**TASK DETAILS**
Can you write the next part of the Principal DevOps Engineer job posting, starting right after its final sentence?

AppZen

Principal DevOps Engineer

Posted Yesterday

Be an Early Applicant

In-Office

San Jose, CA, USA

240K-280K Annually

Senior level

In-Office

San Jose, CA, USA

240K-280K Annually

Senior level

As Principal DevOps Engineer, you will lead technical direction, manage cloud infrastructure, optimize data stores, and mentor engineers while driving the adoption of best practices in engineering and security.

The summary above was generated by AI

AppZen is the leader in autonomous spend-to-pay software. Its patented artificial intelligence accurately and efficiently processes information from thousands of data sources so that organizations can better understand enterprise spend at scale to make smarter business decisions. It seamlessly integrates with existing accounts payable, expense, and card workflows to read, understand, and make real-time decisions based on your unique spend profile, leading to faster processing times and fewer instances of fraud or wasteful spend. Global enterprises, including one-third of the Fortune 500, use AppZen’s invoice, expense, and card transaction solutions to replace manual finance processes and accelerate the speed and agility of their businesses.

At AppZen, we value candidates who are actively using AI tools to enhance productivity, automate repetitive tasks, and solve problems more efficiently. Across all roles, we are looking for team members who leverage AI in meaningful ways to drive impact in their work.

To learn more, visit us at www.appzen.com.

As Principal DevOps Engineer you are the most senior individual contributor on the team. You set the technical direction, own the hardest infrastructure and reliability problems end-to-end, and lift the entire org through architecture, code, design reviews, and mentorship. You partner closely with the DevOps Manager and engineering leadership on roadmap and standards, but your scorecard is technical outcomes — not headcount.

Expect roughly 70-80% deep hands-on engineering (Terraform, Kubernetes, Postgres, Elasticsearch, pipelines, incident command) and 20-30% technical leadership: design reviews, mentorship, cross-team alignment, and writing the standards others build against.

What You'll Do:

Set technical direction

Own the architecture for AppZen's cloud platform: AWS topology, Kubernetes design, datastore strategy, CI/CD, and observability — make the long-horizon calls and write the design docs the rest of engineering builds against.

Lead deep design reviews; set bar-raising standards for reliability, security, performance, and cost across infrastructure code and production systems.

Identify the highest-leverage platform investments (toil reduction, reliability, developer velocity) and drive them from idea to rollout.

Run Reliable, Secure Cloud Infrastructure

Drive AWS architecture and operations across multiple regions and accounts; own multi-account landing-zone, IAM, and network patterns.

Set the Terraform module and IaC patterns the team uses; lead the hardest migrations and cleanups personally.

Partner with Security on SOC 2, ISO 27001, GDPR, and customer audit requirements; design controls for IAM, network, and secrets management.

Drive cloud cost engineering: visibility, forecasting, and optimization (Savings Plans, rightsizing, multi-tenant efficiency).

Operate and Scale Critical Production Datastores

Be the team's go-to expert on PostgreSQL in production: schema and index strategy, query tuning, vacuum/bloat, replication, failover, point-in-time recovery, and major-version upgrades on RDS / Aurora.

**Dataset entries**
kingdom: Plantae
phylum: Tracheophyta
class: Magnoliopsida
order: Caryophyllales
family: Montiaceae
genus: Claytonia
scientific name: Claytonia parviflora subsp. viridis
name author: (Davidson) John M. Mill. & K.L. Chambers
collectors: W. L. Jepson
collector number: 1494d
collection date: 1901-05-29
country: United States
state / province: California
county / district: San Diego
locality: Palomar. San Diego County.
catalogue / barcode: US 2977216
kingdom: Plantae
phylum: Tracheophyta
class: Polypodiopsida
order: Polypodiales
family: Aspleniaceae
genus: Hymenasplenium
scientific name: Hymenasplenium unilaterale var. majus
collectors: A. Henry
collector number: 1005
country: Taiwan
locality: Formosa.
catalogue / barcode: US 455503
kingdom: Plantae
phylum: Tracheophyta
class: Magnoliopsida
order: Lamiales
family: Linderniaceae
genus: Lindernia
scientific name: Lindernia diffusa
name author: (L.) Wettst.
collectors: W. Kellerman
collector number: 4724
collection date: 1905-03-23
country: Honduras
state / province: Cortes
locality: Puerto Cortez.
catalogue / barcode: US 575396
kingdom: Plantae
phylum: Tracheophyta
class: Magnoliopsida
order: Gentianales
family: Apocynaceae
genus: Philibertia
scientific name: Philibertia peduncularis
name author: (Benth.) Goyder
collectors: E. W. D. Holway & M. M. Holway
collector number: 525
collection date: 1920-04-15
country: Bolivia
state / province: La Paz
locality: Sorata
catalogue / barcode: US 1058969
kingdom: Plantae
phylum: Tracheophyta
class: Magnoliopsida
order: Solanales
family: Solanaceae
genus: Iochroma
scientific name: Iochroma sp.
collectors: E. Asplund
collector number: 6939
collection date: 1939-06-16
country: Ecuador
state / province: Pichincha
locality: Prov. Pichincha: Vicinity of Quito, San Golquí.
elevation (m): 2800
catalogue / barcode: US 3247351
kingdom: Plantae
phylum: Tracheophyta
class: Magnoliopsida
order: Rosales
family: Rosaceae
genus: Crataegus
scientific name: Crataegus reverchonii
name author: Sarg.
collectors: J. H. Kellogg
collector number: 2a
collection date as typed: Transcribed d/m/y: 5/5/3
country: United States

**TASK OUTPUT**
Own scaling and reliability of Elasticsearch / OpenSearch: shard and index design, JVM/heap tuning, snapshot strategy, hot-warm tiers, and incident response under heavy ingest or query load.

Set patterns for supporting datastores: Redis (caching, queues), Kafka or SQS/SNS (streaming and async), and S3-backed data lakes — including HA, durability, and disaster recovery.

Lead capacity planning, performance benchmarking, data-tier cost optimization, backup/restore drills, and customer data isolation for multi-tenant workloads.

Evolve the Kubernetes and Container Platform

Own the architecture of our EKS-based Kubernetes platform: cluster lifecycle, autoscaling, multi-tenancy, and workload isolation.

Define the golden paths service teams use — Helm, Kustomize, and GitOps tooling such as ArgoCD or Flux — and personally build the trickiest pieces.

Set patterns for service mesh, ingress, and zero-downtime deployments.

Own CI/CD and the Developer Platform

Architect internal developer platform capabilities so product teams ship safely and quickly without infra friction.

Drive the design of build, test, and deploy pipelines (e.g., GitHub Actions, Jenkins, ArgoCD); enforce supply-chain security and artifact provenance.

Set the bar for DORA metrics: lead time, deploy frequency, change failure rate, and MTTR — and own the highest-impact improvements.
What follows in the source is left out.